6 reasons why most start-up businesses fail

Up to 90 per cent of start-ups are destined to fail, but why is that, and how can you stop your business falling into the same trap?

Peter Iantorno March 18, 2015

We've all heard the horror statistics: depending on which estimate you listen to, anywhere from 80 to 90 per cent of start-up business will fail within the first 18 months.

That's pretty grim reading for any entrepreneur looking to get a new company off the ground, but the big problem with a sweeping doom-and-gloom statistic such as this is that it doesn't address the reasons why these businesses are failing and, far more importantly, reveal how to avoid these pitfalls.

Here are six reasons why most start-up business fail, and how a new business can give itself the best chance of surviving for the long haul:

Bad business plan
As the old saying goes, "Fail to prepare, prepare to fail", and nowhere is this more apt than in the all-important business plan. The cornerstone of any business, this is where a company can be destined to fail before its even got off the ground.

The best business plans are clear, concise and appealing to potential investors, yet underpinned by an almost painfully thorough backbone of research assessing every single facet of the business, from the main income stream to the monthly expenditure on toilet roll. bad business plan.

The cash-flow isn't there

While a true entrepreneur will always have the drive to succeed no matter the cash-flow situation (take these three who went from broke to billionaire, for example), the fact is that businesses have to balance the books in order to survive.

Lack of cash-flow can be down to a number of reasons - most of which can be avoided in the planning stage - but one of the most prevalent ones is failure to monetise effectively or at the right time. To do this, a business must determine who will pay and what they'll pay for, and make sure the business can cope until the money starts rolling in.

The team is wrong
A 2014 study by venture capitalist database company CBS Insights found that 23 per cent of companies reported the main reason for being forced the close down as "not having the right team". When it comes to something as vital as picking the people to work in a new company, it's important that any friendship and favouritism is left at the door.

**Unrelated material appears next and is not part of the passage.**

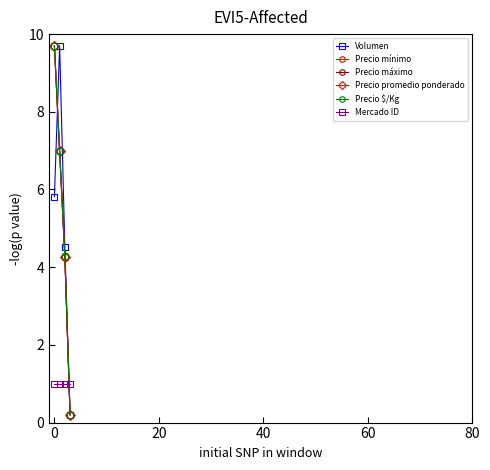

At how many categories does at least one series exceed 0?

4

While it's important that people get on well enough to work together, companies formed between best buds can often suffer from a tunnel-vision syndrome, with nobody there to disagree with a decision or rock the boat when needed.

Failure to embrace technology
Examples of companies that have fallen victim to not keeping up with technology are all around us: think camera makers Kodak, which was hammered by the rise of the digital camera instead of photographic film; and video rentals company Blockbuster, which was completely destroyed by online movie streaming from the likes of Netflix.

As these two companies are testament to, embracing technology is absolutely vital, and while sometimes new inventions can come as a surprise, in most cases, it's yet another potential pitfall that can be avoided in that all-important planning stage. Kodak failure to adapt Poor customer relations
Again related to the advancement of technology, in today's world of instant feedback, Twitter abuse and online reviews, it only takes a couple of bad company-customer communications spread around the internet to send a company's reputation into the gutter. And even in a smaller local business, the power of word of mouth should not be underestimated.

It's imperative that a new company - or any company, for that matter - listens to its customers and does its utmost to make sure that any grievances they may have are resolved and then that customer is likely to return. Often a customer who previously felt aggrieved but is then won over turns out the be the most loyal.

It's a bad idea in the first place
This is the first and only point on this list that cannot be remedied. No matter how good the planning, marketing, customer care, treatment of the staff and access to cash-flow, if the initial idea is wretched, the business will ultimately fall down in the long term.

The only way to make a successful business out of a bad idea is to ditch the idea altogether before it's done too much damage and learn from the mistake, like all true entrepreneurs do.